As New Year Dawns, Jewish Women Mark Milestones
Just in time for the new year, several notable firsts have taken place in the world of Jewish women.
On Sunday, September 9, the first Torah to have been scribed by a woman was unveiled at Drisha Institute for Jewish Education, located in midtown Manhattan, before being transported to its home at the United Hebrew Congregation, a Reform synagogue in St. Louis. The milestone followed on the heels of two others: The publication of “Shaarei Simcha” (“Gates of Joy”), touted as the first modern liturgical work written and edited by women for use in the Orthodox community, and of Dinah Berland’s “Hours of Devotion: Fanny Neuda’s Book of Prayers for Jewish Women,” a reissue of a rare 1855 book of techinot, or supplications — the first ever written by a woman for other women. (For a full story on Berland’s book, please see page B9.)
“Just as we have male and female rabbis, our congregants have seen that yet another role that was and still mostly is traditionally open to men is now being opened slowly to women,” Brigitte Rosenberg said. Rosenberg is the associate rabbi of United Hebrew Congregation, where 27-year-old calligrapher Jen Taylor Friedman’s Torah is headed. Taylor Friedman is one of only a handful of known female Torah scribes in the world. “Our congregants, especially our children, had the opportunity to meet with a woman who is a trailblazer,” Rosenberg added.
But Taylor Friedman herself was quick to point out that her drive to write a Torah wasn’t motivated by a desire to advance the plight of Jewish women. “I wrote the Torah because I wanted to write a Torah, not because I wanted to make a big feminist statement,” she said. “The first-woman aspect is an enjoyable component instead of the central achievement.”
“Shaarei Simcha,” which is being described as a “cutting-edge prayer book” by its publisher, Ktav Publishing House, was written and edited by Adena K. Berkowitz and Rivka Haut. The book adheres to Orthodox Jewish law, yet provides gender-neutral translations of prayers. But what may set this book further apart from similar works is its inclusion of — and support for — the roles women can play in a number of religious rituals, including the blessings recited before drinking wine (Kiddush), during Grace After Meals, and at bar/bat mitzvahs and wedding celebrations.
To be sure, this week also saw renewed tension between activists and the established Jewish community.
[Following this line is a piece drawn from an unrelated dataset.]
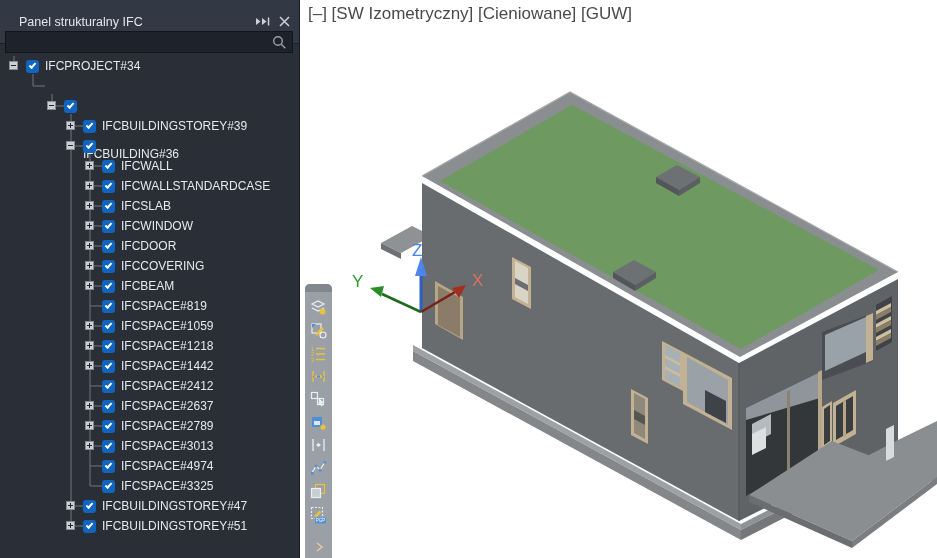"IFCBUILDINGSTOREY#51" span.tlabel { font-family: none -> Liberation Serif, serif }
United Jewish Communities, a humanitarian and philanthropic organization that represents and serves 155 Jewish federations and 400 independent Jewish communities across North America, was excoriated for failing to include any female rabbis in its High Holiday Divrei Torah streaming video Web program.
In a letter to UJC representatives — including Howard Rieger, president and CEO, and others, such as Rabbi Gerald I. Weider, senior consultant to UJC’s Rabbinic Cabinet — Shifra Bronznick, founding president of Advancing Women Professionals and the Jewish Community, a national not-for-profit that aims to advance women into leadership positions in Jewish life, wrote that UJC’s decision to leave female scholars out of its streaming program “demonstrated a lack of accountability for the commitments it made to close the gender gap in the federation system.”
She continued, “It must be that the bias in the federation system is so pervasive that it obscures from you and your staff the continued absence of women in critical leadership roles.”
Despite this controversy, the recent advancements made by females have many in the Jewish world hopeful that more progress will be made in the new year. “We are proud that Jen is the first female scribe to have completed an entire Torah,” said Ron Gieseke, United Hebrew Congregation’s president. “United Hebrew has been blessed by Jen and our new Torah.”